Submitted to: Applied and Environmental Microbiology
Publication Type: Peer Reviewed Journal
Publication Acceptance Date: July 7, 1998
Publication Date: N/A
Interpretive Summary: Many agricultural dealerships across the country have soil contaminated with pesticides. At thousands of these sites, contamination is severe enough to warrant cleanup. Bioremediation is a potential low-cost strategy for cleanup, but knowledge of pesticide bioremediation is limited. This research was part of an integrated program to develop in situ bioremediation approaches for pesticides, including atrazine. An atrazine-degrading microorganism, Agrobacterium radiobacter, was isolated from soil. Although the organism uses the nitrogen in atrazine as a nutrient, nitrogen from other sources does not stop degradation. Additional sucrose increases the bacterium's activity in liquid culture. The bacterium is also capable of degrading four other triazine herbicides. We added this bacterium to soil contaminated with atrazine from two agricultural dealerships. In one soil, the bacterium removed 45 to 80% of the atrazine. Adding sucrose to the soil increased degradation in some experiments, but not in others. The second soil contained a population of native microorganisms that also degraded atrazine; inoculation did not increase the rate of degradation. If survival of this microorganism can be increased, it will be potentially useful in bioremediating soils containing high concentrations of triazine herbicides.

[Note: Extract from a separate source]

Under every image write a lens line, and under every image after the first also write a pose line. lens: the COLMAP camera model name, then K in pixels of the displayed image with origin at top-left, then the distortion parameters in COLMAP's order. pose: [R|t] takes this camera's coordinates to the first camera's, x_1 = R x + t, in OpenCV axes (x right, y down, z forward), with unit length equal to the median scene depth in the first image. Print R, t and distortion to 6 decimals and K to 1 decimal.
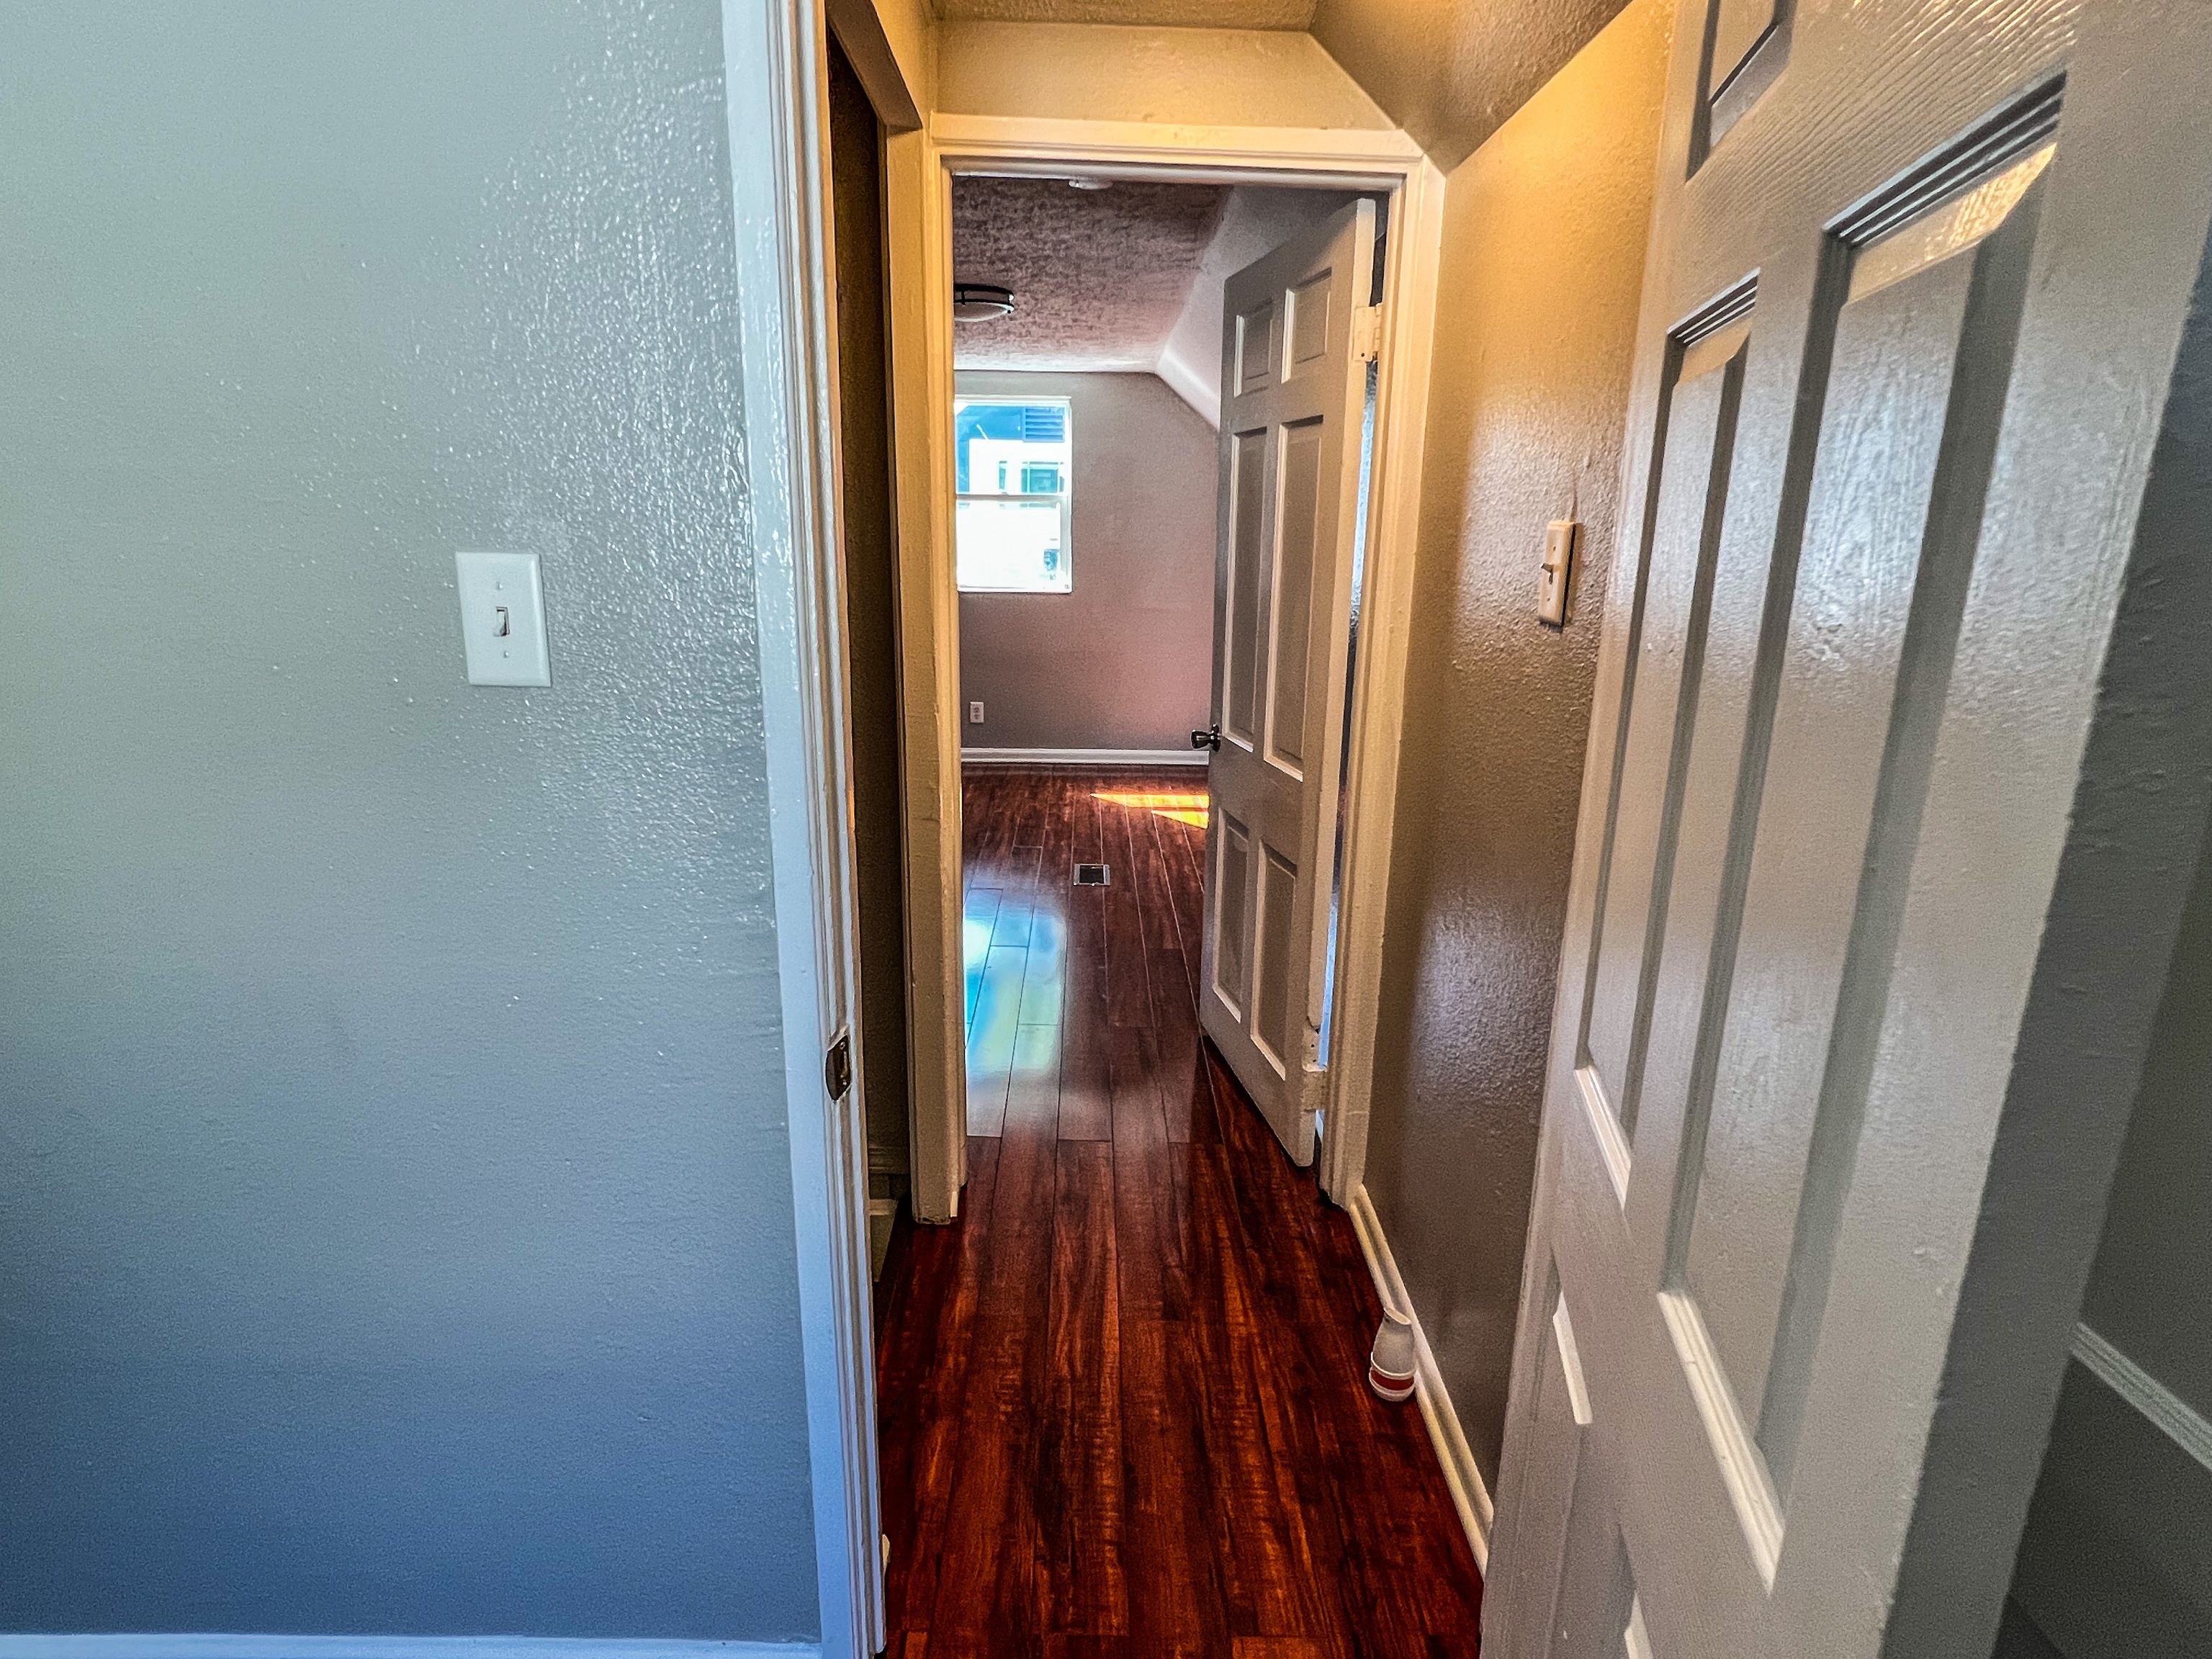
lens RADIAL K [[1166.9, 0, 1105.0], [0, 1166.9, 832.4], [0, 0, 1]] dist [0.006631, 0.000600]
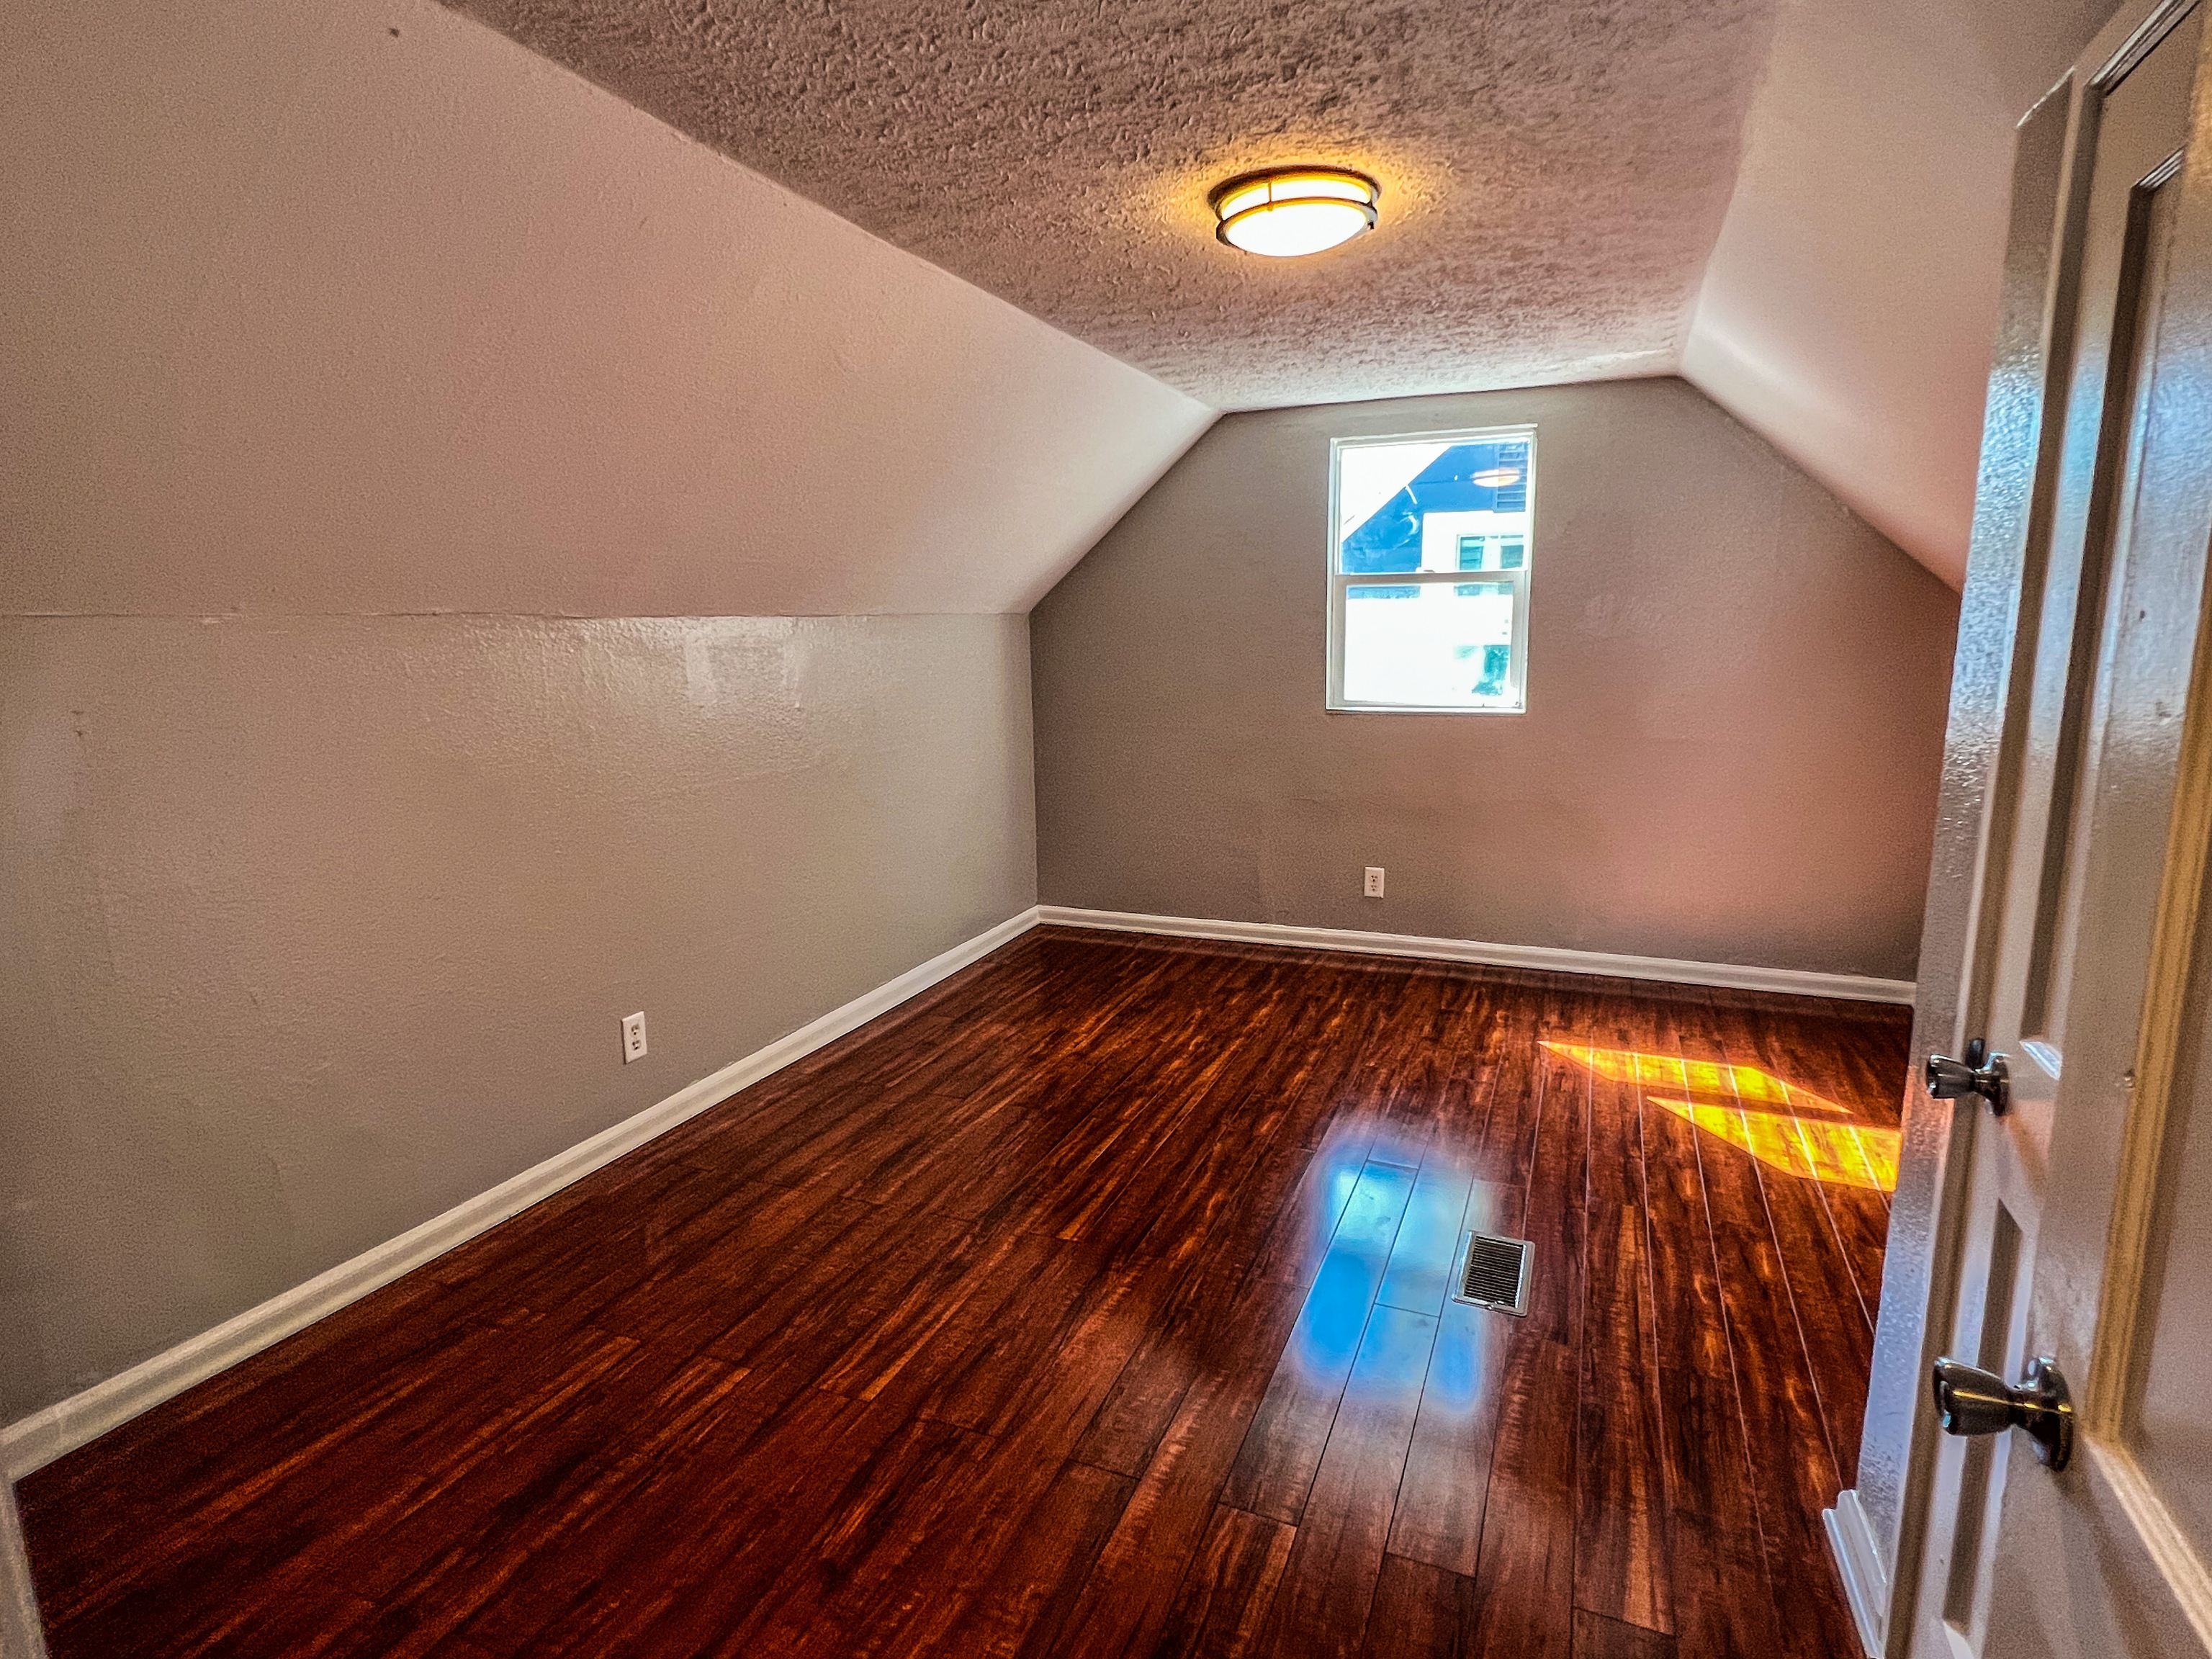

We examined the ability of a soil bacterium, Agrobacterium radiobacter strain J14a, to degrade the herbicide atrazine under a variety of cultural conditions and used this bacterium to increase the biodegradation of atrazine in soils from agricultural chemical distribution sites. J14a cells grown in N-free media with citrate and sucrose as C sources mineralized 94% of 50 ug ml**-1 [**14C-UL-ring]-atrazine in 72 h with a concurrent increase in the population size from 7.9x10**5 to 5x10**7 cells ml**-1. Under these conditions cells mineralized the [**14C-ethyl]-atrazine and incorporated approximately 30% of the **14C into J14a biomass. Cells grown in medium without additional C and N sources degraded atrazine, but the cell numbers did not increase. Metabolites produced by J14a during atrazine degradation include hydroxyatrazine (HA), deethylatrazine (DEA), and deethyl-hydroxyatrazine (DEHA). Addition of 10**5 J14a cells g**-1 into soil with a low indigenous population of atrazine degraders treated with 50 and 200 ug atrazine g**-1 soil resulted in two to five times higher mineralization than the non-inoculated soil. Sucrose addition did not result in significantly faster mineralization rates or shorten degradation lag times. However, J14a introduction (10**5 cells g**-1) into another soil with a larger indigenous atrazine-mineralizing population reduced atrazine degradation lag times below those in non-inoculated treatments but did not generally increase total atrazine mineralization.